Reviewer Poppy Pickles went to see it with her husband, daughter (aged 9)and daughter's best friend (also aged 9).
Our first port of call was the Tower of London Ice Rink, set in the moat with the impressive tower walls as a backdrop. My husband opted to hold the bags while me and the girls took to the ice. Being a little nervous, the girls had friendly penguins to give them confidence, and after a bit of encouragement, they had a wonderful time - not wanting to come off after the allotted 45 minutes was up.

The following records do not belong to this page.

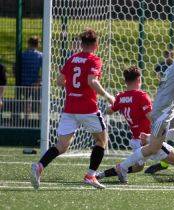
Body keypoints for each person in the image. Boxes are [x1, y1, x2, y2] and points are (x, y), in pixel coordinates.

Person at [96, 65, 174, 184]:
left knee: (138, 167)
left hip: (135, 139)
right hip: (148, 139)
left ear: (125, 81)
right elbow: (152, 118)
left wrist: (111, 102)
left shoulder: (120, 97)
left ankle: (101, 175)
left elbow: (109, 111)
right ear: (139, 80)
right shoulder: (141, 96)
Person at [30, 28, 115, 189]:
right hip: (88, 108)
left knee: (62, 145)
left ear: (82, 44)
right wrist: (108, 96)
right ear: (96, 44)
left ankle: (39, 166)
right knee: (101, 140)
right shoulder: (94, 59)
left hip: (70, 108)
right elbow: (92, 81)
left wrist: (74, 88)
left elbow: (60, 81)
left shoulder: (72, 59)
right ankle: (90, 175)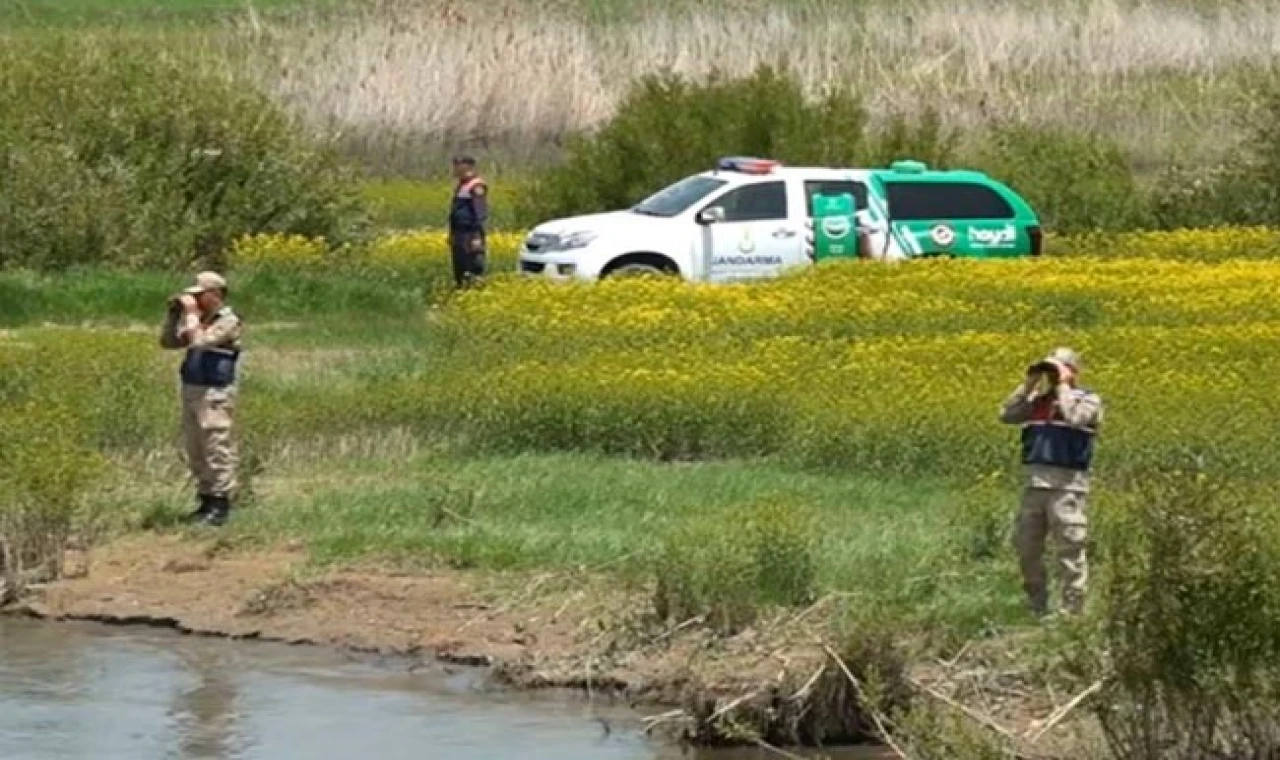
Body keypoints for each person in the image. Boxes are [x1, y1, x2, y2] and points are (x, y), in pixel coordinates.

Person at [998, 347, 1103, 617]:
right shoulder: (1036, 402)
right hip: (1035, 486)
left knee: (1069, 547)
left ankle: (1072, 611)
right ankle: (1037, 606)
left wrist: (1065, 386)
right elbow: (1007, 415)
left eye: (1056, 369)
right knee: (1026, 548)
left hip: (1067, 487)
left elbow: (1076, 418)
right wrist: (1029, 384)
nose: (1052, 375)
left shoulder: (1087, 400)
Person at [159, 271, 244, 527]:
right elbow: (168, 342)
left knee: (216, 445)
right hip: (193, 389)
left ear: (215, 295)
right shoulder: (197, 319)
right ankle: (205, 499)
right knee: (196, 447)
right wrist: (174, 315)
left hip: (215, 392)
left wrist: (192, 314)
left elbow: (198, 343)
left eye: (200, 295)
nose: (194, 300)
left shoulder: (228, 321)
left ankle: (220, 504)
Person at [448, 155, 489, 288]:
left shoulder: (476, 186)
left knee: (473, 265)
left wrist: (476, 237)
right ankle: (461, 290)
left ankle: (474, 292)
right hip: (459, 234)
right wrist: (452, 234)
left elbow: (479, 213)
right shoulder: (461, 185)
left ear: (467, 166)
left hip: (470, 234)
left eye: (458, 165)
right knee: (460, 266)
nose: (455, 168)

The rink did get a little crowded, but the music was great, the staff in the ice skates area were efficient and friendly, and the hot chocolate with squirty cream and marshmallows at the end was the cherry on the cake.

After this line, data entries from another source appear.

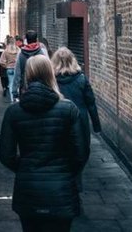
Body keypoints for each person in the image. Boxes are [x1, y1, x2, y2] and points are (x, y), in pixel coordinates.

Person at [0, 55, 88, 232]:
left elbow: (6, 155)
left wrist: (25, 167)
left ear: (27, 75)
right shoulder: (69, 109)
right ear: (51, 74)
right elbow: (81, 153)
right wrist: (64, 170)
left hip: (28, 189)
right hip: (61, 189)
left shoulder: (13, 112)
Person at [52, 47, 101, 191]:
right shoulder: (81, 79)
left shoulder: (52, 80)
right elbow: (91, 103)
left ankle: (63, 181)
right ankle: (76, 180)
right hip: (80, 122)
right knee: (81, 151)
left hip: (58, 121)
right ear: (72, 60)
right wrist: (96, 126)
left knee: (60, 151)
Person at [11, 30, 46, 100]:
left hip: (25, 89)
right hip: (40, 89)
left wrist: (14, 91)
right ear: (36, 40)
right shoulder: (42, 53)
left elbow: (17, 73)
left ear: (26, 40)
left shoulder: (21, 54)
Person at [0, 36, 20, 101]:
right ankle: (16, 98)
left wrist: (6, 66)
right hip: (16, 68)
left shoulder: (6, 51)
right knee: (17, 83)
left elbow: (1, 61)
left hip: (9, 69)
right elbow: (20, 59)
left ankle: (12, 99)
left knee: (11, 84)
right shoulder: (18, 50)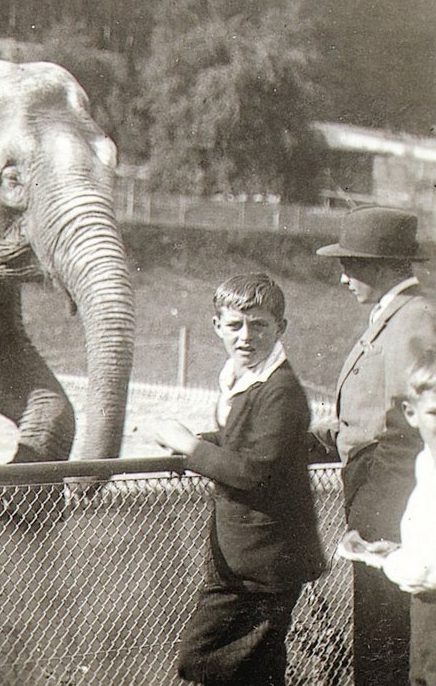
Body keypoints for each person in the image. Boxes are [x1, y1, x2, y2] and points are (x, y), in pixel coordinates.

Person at [156, 272, 325, 686]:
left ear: (280, 328)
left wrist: (190, 448)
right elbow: (244, 441)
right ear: (217, 327)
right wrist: (205, 442)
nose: (246, 336)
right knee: (254, 669)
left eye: (259, 325)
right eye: (234, 325)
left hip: (264, 564)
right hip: (246, 556)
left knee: (203, 658)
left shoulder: (279, 390)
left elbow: (253, 470)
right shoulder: (242, 379)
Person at [315, 205, 434, 686]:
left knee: (383, 630)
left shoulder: (412, 320)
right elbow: (363, 412)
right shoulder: (392, 317)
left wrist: (375, 501)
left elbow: (412, 421)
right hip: (374, 481)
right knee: (377, 623)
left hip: (387, 484)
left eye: (351, 265)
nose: (344, 278)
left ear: (383, 266)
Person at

The Armoury in Action exhibition is a hands-on, interactive introduction to weapons and armour throughout the ages. It's set in one (large) room at the very top of the imposing White Tower in the centre of the Tower of London. By the time we'd made our way up there, we'd already taken in the impressive collection amassed by the Tower of London over the centuries; a particular highlight being Henry VIII's suit of armour.
However, as most of the exhibits up to that point had been set behind plexi-glass, we were excited to get involved. I had been slightly concerned that two 9 year old girls would find the subject boring, but I needn't have feared, as they immediately got stuck in. Their favourite exhibits were a 'fire-it-yourself' cannon, where you had to pull a series of levers before you then got to press the button and 'fire' a virtual hole in a wall. They also loved the medieval longbow booth, which cleverly had two strings to pull back and fire, one at child height, the other at adult height.
However, the 'dress Henry VIII in his armour' touch-screen game was a little slow to react, and this put the girls off, although it was interesting to find out the names of the individual pieces of armour. The 'design your own musket' exhibit was out of order which was disappointing and the Napoleonic cavalry training practice was also made virtually unplayable due to software glitches.
The overall verdict from both the children and the adults was that the Armoury in Action exhibition is well worth a visit, as it brings to life a range of weapons spanning hundreds of years. We felt that once the technical issues are ironed out, it will keep both adults and kids (of both genders) happy and enlightened.
I would say though that it is definitely aimed at school-age children and wouldn't really work for little ones.